Re-posted from Cleveland Center for Eating Disorders (CCED) blog archives. CCED and The Emily Program partneredin 2014.
By Samantha Mishne, LISW, LICDC
Recently a client kept telling me how invalidating I was. Instead of getting defensive and saying all the things I was thinking in my head which I knew were not validating, I took a validation course. Recently when I was taking an online training the facilitator and a colleague both commented on how validating I was. I share this because it just goes to show when you take in feedback you can teach an old dog new tricks. Given this feedback, I am going to stop invalidating myself and start validating myself by telling people, "I am validating." Remember you can validate others and yourself.
Why did I need to take in this feedback and learn to become more validating? I wish I could tell you it was because I wanted to be more adherent to dialectical behavioral therapy which is about pushing for change and validation, however it was more self-serving. As I say to the young people I work with: "validation makes people want to do things for you." Yes, it also shows that you understand, are listening, and want to tend to the relationship. Once I realized that to validate someone does not mean you agree with them, it became easy to validate. Remember you can only validate the valid.
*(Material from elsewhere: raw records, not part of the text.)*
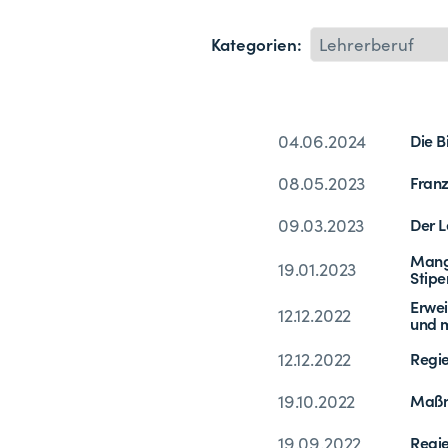
Kategorien:
04.06.2024
Die B
08.05.2023
Franz
09.03.2023
Der L
Mange
19.01.2023
Stip
Erwei
12.12.2022
und m
12.12.2022
Regie
19.10.2022
Maßna
19.09.2022
Regie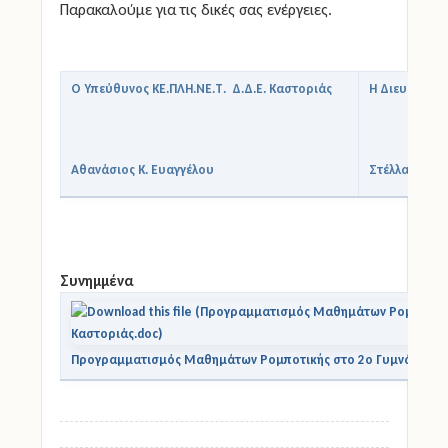
Παρακαλούμε για τις δικές σας ενέργειες.
Ο Υπεύθυνος ΚΕ.ΠΛΗ.ΝΕ.Τ. Δ.Δ.Ε. Καστοριάς
Η Διευθύντρι
Αθανάσιος Κ. Ευαγγέλου
Στέλλα Κ. Τέ
Συνημμένα
Προγραμματισμός Μαθημάτων Ρομποτικής στο 2ο Γυμνάσιο Κα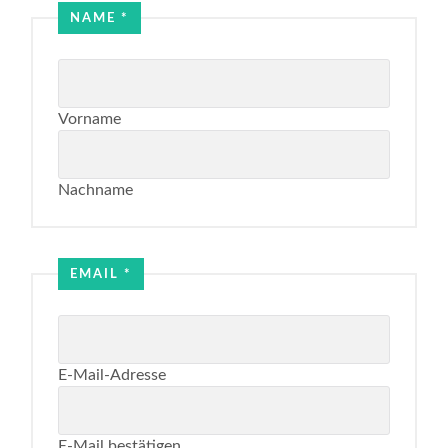
Name
NAME
*
Email
Vorname
Nachname
EMAIL
*
E-Mail-Adresse
E-Mail bestätigen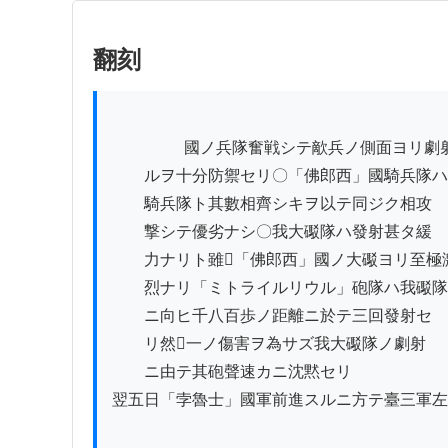
翻刻
          　　國ノ兵隊奮戦シテ歒兵ノ側面ヨリ劇射ス

　　ルヲ十分防禦セリ〇「佛郎西」國騎兵隊ハ
　　騎兵隊ト其數相齊シキヲ以テ同ジク相攻

　　撃シテ優劣ナシ〇我大礟隊ハ發射甚タ緩

　　力ナリト雖𪜈「佛郎西」國ノ大礟ヨリ至極激
　　烈ナリ「ミトライルリウル」砲隊ハ我礟隊

　　ニ向ヒ千八百歩ノ距離ニ於テ三回發射セ

　　リ然𪜈一ノ傷害ヲ為サズ我大礟隊ノ劇射

　　ニ由テ其砲聲速カニ沈黙セリ

翌五日「孛魯士」國軍前進スルニ方テ臺三軍左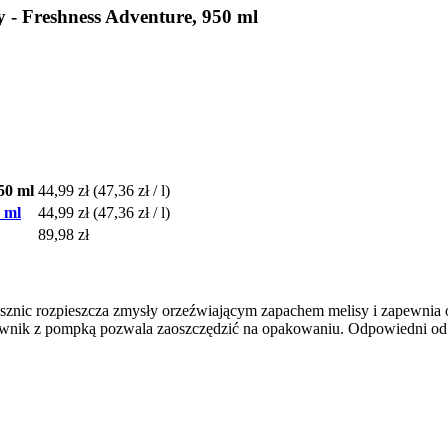
 - Freshness Adventure, 950 ml
50 ml
44,99 zł
(47,36 zł / l)
 ml
44,99 zł
(47,36 zł / l)
89,98 zł
prysznic rozpieszcza zmysły orzeźwiającym zapachem melisy i zapewnia 
zownik z pompką pozwala zaoszczędzić na opakowaniu. Odpowiedni od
How do you validate someone? You make eye contact, stay focused and show that you are actively listening which is hard, you may need to put down your electronic devices in order to do this. Next be mindful of your verbal and nonverbal reactions, which for me is my tone. Try and identify how the other person is feeling and name that feeling. Yes, you might be wrong, but at least they will know you are trying to help them express their feelings. Try and find the kernel of truth in what the other person is saying. Lastly respond in a way that shows you are taking them seriously. We validate ourselves the same way-observe how we are feeling, reflect those feelings back, and look for how those feelings make sense. Remember validation also increases people's willingness. Whenever a client validates me, I feel my motivation increasing; I am more attentive and in turn more validating.